Image right: T cell receptor (TCR; bottom) of an HIV elite controller—a patient whose body controls an HIV infection at a clinically elite level compared to the rest of the population—in complex with the HIV peptide KK10 (top). Elite controllers of HIV exhibit exceptional immune responses upon exposure to the virus, perhaps holding the key to the development of an effective HIV vaccine. Improved recognition of HIV peptides by killer T cells (which have TCRs like that pictured) is thought to be a crucial component of elite controller immunity.

 

Weber, 28, earned his PhD in chemistry from Stanford in 2014 with the support from his Fannie and John Hertz Foundation Fellowship, and has taken his ideas to the Soft Matter Theory and Simulation group at the IBM Thomas J. Watson Research Center in New York, where he has unfettered access to some of the world’s fastest supercomputers.

A postdoctoral fellow for IBM, Weber has focused his research on the computational design of vaccines for HIV and cancer immunotherapies. Weber’s main thrust is trying to use physical simulations and artificial intelligence to study protein dynamics. He’s looking at how the immune system works, specifically researching why specific T cell receptors in some patients are so effective against HIV peptides and how to mimic these receptors to create working components of a vaccine.

“In terms of HIV, people have been trying to develop vaccines for 30 years, so it’s challenging,” Weber said. “It’s definitely a hard project but one that should be considered worthwhile. We still don’t know everything about how our immune systems work, even on a very basic, phenomenological level.”

While the work is both “rewarding and daunting,” Weber said he’s encouraged by the increasing capabilities of supercomputers and other transformative technologies. Within 10 years, Weber hopes to be able to fully simulate protein-protein interactions on an atomistic level, and to continue using physics to bridge the gap between foundational scientific principles and knowledge of how cells work.

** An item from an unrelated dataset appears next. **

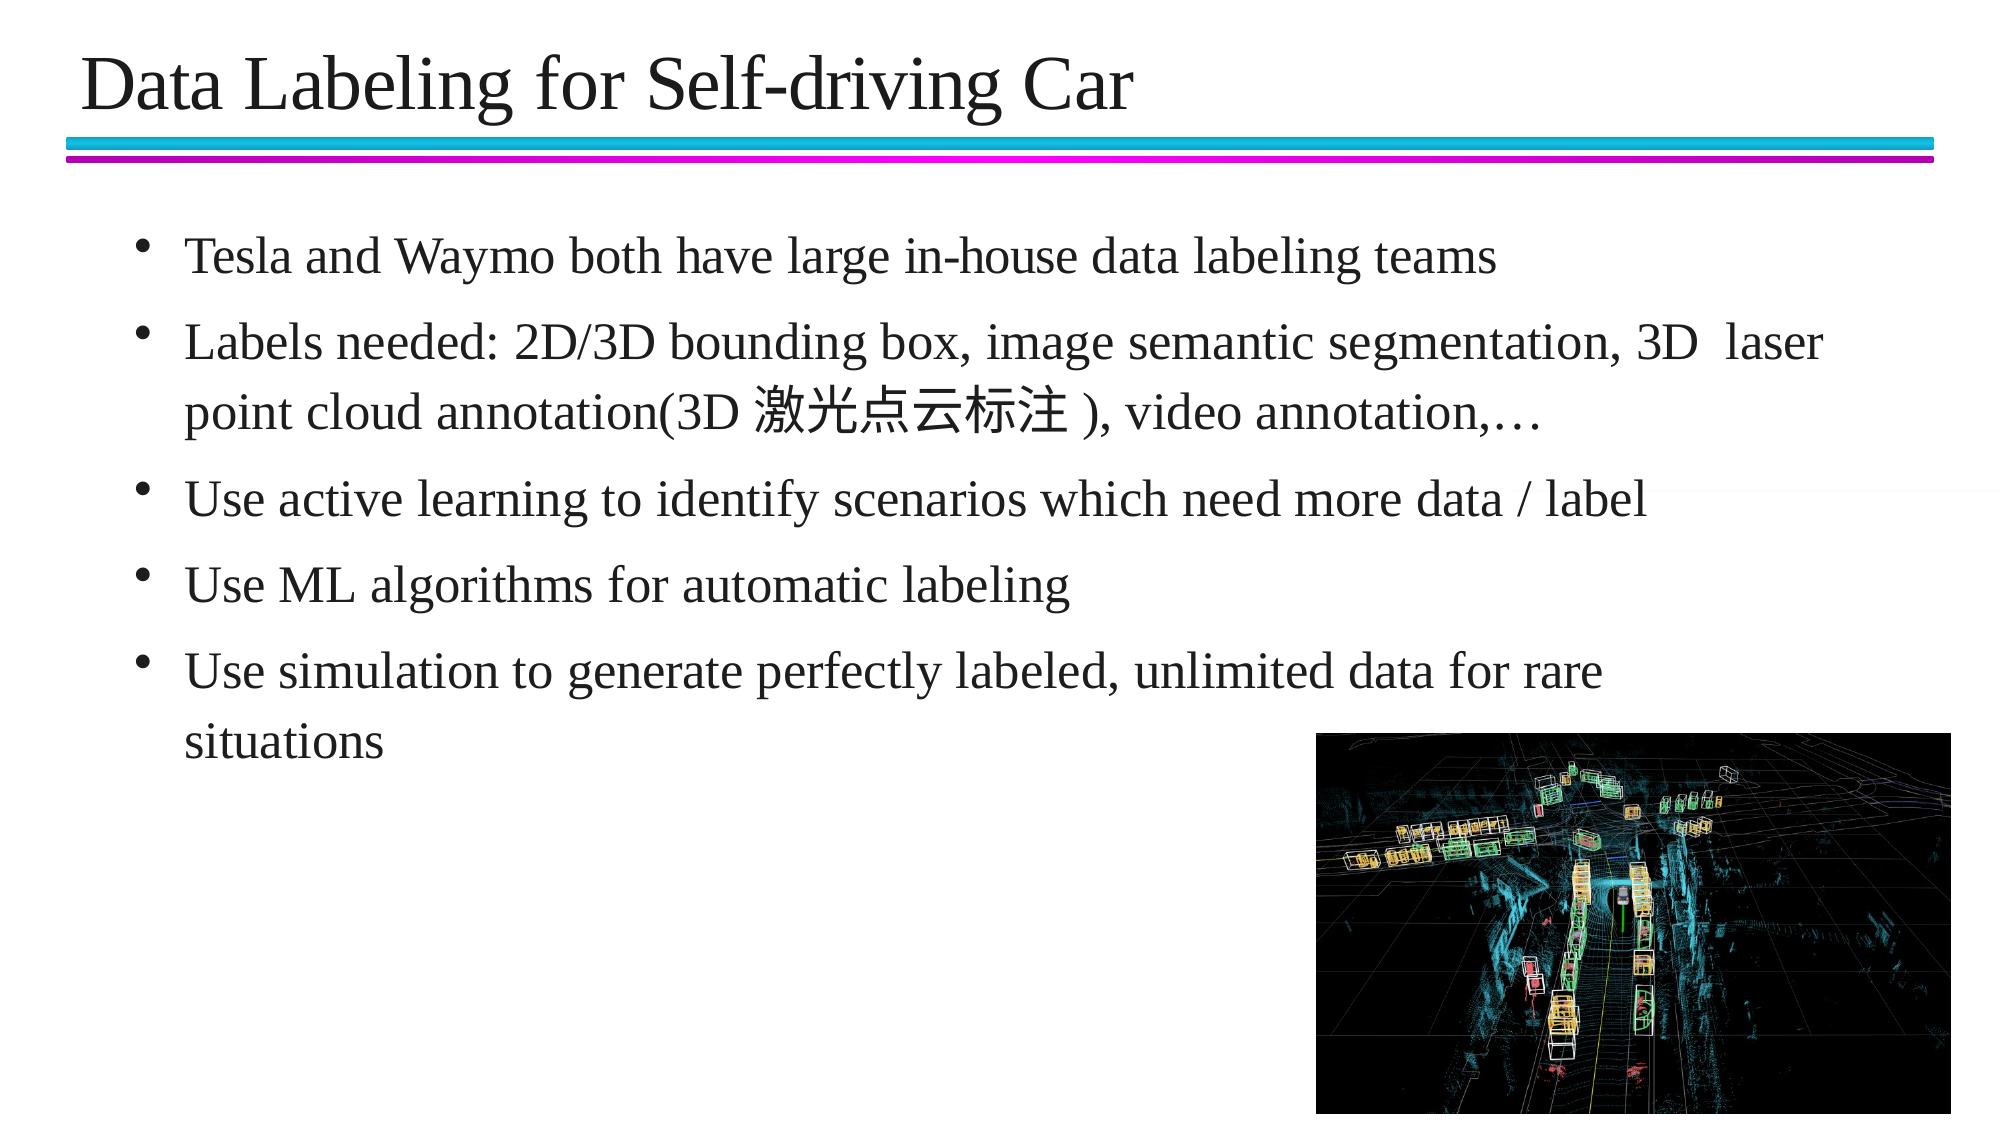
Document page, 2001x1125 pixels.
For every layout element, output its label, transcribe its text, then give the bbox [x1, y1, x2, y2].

“The ultimate goal would be to develop therapies for diseases—and that’s something we’re trying to do—but it’s also just an amazing physical problem,” Weber said. “Using these very basic theoretical physical principles (to understand cells) is exciting to me and to a lot of other physicists as well.”

Currently spending a lot of time in New York City, Weber said he wants to continue working at the intersection of industry and academia, focusing his attention on biological systems, physical simulations, and machine learning.